DIRECTIONS FOR THIS TASK: Reproduce each of the rows below word for word, keeping them in the order they appear.

______

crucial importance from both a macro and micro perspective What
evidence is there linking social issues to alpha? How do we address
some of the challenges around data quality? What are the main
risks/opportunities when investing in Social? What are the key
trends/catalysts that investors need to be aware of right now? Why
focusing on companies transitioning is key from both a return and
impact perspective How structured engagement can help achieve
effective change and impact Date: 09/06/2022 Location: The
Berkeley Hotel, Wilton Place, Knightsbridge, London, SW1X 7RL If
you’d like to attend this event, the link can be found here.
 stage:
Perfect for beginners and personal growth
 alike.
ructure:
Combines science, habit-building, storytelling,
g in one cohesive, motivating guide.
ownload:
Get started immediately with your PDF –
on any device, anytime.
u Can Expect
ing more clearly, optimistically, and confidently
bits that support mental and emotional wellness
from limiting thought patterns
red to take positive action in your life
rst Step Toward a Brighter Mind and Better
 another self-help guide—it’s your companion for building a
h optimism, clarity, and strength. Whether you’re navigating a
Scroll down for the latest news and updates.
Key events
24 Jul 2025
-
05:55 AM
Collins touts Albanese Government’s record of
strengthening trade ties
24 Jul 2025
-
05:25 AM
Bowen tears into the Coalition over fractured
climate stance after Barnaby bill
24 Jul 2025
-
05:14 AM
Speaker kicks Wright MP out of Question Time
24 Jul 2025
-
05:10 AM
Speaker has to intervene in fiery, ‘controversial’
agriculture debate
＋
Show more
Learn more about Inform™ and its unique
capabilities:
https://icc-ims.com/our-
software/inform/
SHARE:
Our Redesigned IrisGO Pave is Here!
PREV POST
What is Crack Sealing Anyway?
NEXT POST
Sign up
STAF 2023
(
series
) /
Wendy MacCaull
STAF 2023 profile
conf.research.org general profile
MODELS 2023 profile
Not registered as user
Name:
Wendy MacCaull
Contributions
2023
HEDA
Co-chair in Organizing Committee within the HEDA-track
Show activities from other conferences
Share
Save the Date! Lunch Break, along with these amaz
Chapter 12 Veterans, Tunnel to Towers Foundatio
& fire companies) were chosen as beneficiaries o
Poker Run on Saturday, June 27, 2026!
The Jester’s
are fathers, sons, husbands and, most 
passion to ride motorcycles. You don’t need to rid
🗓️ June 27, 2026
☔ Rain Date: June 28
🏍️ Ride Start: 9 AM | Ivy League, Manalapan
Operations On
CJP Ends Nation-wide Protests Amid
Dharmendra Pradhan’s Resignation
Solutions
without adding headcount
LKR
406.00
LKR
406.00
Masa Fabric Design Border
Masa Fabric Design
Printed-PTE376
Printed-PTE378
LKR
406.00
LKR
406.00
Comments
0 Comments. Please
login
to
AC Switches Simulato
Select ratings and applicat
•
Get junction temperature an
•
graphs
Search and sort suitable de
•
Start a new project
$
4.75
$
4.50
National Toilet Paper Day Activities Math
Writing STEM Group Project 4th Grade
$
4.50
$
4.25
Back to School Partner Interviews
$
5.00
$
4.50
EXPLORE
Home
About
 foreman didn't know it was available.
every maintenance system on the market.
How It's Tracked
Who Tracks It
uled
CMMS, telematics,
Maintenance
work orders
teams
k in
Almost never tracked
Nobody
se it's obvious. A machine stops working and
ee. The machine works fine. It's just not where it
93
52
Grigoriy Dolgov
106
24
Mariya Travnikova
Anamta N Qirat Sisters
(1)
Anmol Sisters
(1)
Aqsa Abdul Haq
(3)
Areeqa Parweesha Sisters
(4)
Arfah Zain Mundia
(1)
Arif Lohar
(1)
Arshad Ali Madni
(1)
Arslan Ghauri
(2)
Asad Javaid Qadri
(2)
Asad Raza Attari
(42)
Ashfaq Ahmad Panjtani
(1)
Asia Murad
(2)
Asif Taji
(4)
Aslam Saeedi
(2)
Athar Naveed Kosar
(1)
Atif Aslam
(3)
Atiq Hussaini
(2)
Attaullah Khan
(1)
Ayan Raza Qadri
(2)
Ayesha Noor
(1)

______

RESPONSE TO THIS EXERCISE:
crucial importance from both a macro and micro perspective What
evidence is there linking social issues to alpha? How do we address
some of the challenges around data quality? What are the main
risks/opportunities when investing in Social? What are the key
trends/catalysts that investors need to be aware of right now? Why
focusing on companies transitioning is key from both a return and
impact perspective How structured engagement can help achieve
effective change and impact Date: 09/06/2022 Location: The
Berkeley Hotel, Wilton Place, Knightsbridge, London, SW1X 7RL If
you’d like to attend this event, the link can be found here.
 stage:
Perfect for beginners and personal growth
 alike.
ructure:
Combines science, habit-building, storytelling,
g in one cohesive, motivating guide.
ownload:
Get started immediately with your PDF –
on any device, anytime.
u Can Expect
ing more clearly, optimistically, and confidently
bits that support mental and emotional wellness
from limiting thought patterns
red to take positive action in your life
rst Step Toward a Brighter Mind and Better
 another self-help guide—it’s your companion for building a
h optimism, clarity, and strength. Whether you’re navigating a
Scroll down for the latest news and updates.
Key events
24 Jul 2025
-
05:55 AM
Collins touts Albanese Government’s record of
strengthening trade ties
24 Jul 2025
-
05:25 AM
Bowen tears into the Coalition over fractured
climate stance after Barnaby bill
24 Jul 2025
-
05:14 AM
Speaker kicks Wright MP out of Question Time
24 Jul 2025
-
05:10 AM
Speaker has to intervene in fiery, ‘controversial’
agriculture debate
＋
Show more
Learn more about Inform™ and its unique
capabilities:
https://icc-ims.com/our-
software/inform/
SHARE:
Our Redesigned IrisGO Pave is Here!
PREV POST
What is Crack Sealing Anyway?
NEXT POST
Sign up
STAF 2023
(
series
) /
Wendy MacCaull
STAF 2023 profile
conf.research.org general profile
MODELS 2023 profile
Not registered as user
Name:
Wendy MacCaull
Contributions
2023
HEDA
Co-chair in Organizing Committee within the HEDA-track
Show activities from other conferences
Share
Save the Date! Lunch Break, along with these amaz
Chapter 12 Veterans, Tunnel to Towers Foundatio
& fire companies) were chosen as beneficiaries o
Poker Run on Saturday, June 27, 2026!
The Jester’s
are fathers, sons, husbands and, most 
passion to ride motorcycles. You don’t need to rid
🗓️ June 27, 2026
☔ Rain Date: June 28
🏍️ Ride Start: 9 AM | Ivy League, Manalapan
Operations On
CJP Ends Nation-wide Protests Amid
Dharmendra Pradhan’s Resignation
Solutions
without adding headcount
LKR
406.00
LKR
406.00
Masa Fabric Design Border
Masa Fabric Design
Printed-PTE376
Printed-PTE378
LKR
406.00
LKR
406.00
Comments
0 Comments. Please
login
to
AC Switches Simulato
Select ratings and applicat
•
Get junction temperature an
•
graphs
Search and sort suitable de
•
Start a new project
$
4.75
$
4.50
National Toilet Paper Day Activities Math
Writing STEM Group Project 4th Grade
$
4.50
$
4.25
Back to School Partner Interviews
$
5.00
$
4.50
EXPLORE
Home
About
 foreman didn't know it was available.
every maintenance system on the market.
How It's Tracked
Who Tracks It
uled
CMMS, telematics,
Maintenance
work orders
teams
k in
Almost never tracked
Nobody
se it's obvious. A machine stops working and
ee. The machine works fine. It's just not where it
93
52
Grigoriy Dolgov
106
24
Mariya Travnikova
Anamta N Qirat Sisters
(1)
Anmol Sisters
(1)
Aqsa Abdul Haq
(3)
Areeqa Parweesha Sisters
(4)
Arfah Zain Mundia
(1)
Arif Lohar
(1)
Arshad Ali Madni
(1)
Arslan Ghauri
(2)
Asad Javaid Qadri
(2)
Asad Raza Attari
(42)
Ashfaq Ahmad Panjtani
(1)
Asia Murad
(2)
Asif Taji
(4)
Aslam Saeedi
(2)
Athar Naveed Kosar
(1)
Atif Aslam
(3)
Atiq Hussaini
(2)
Attaullah Khan
(1)
Ayan Raza Qadri
(2)
Ayesha Noor
(1)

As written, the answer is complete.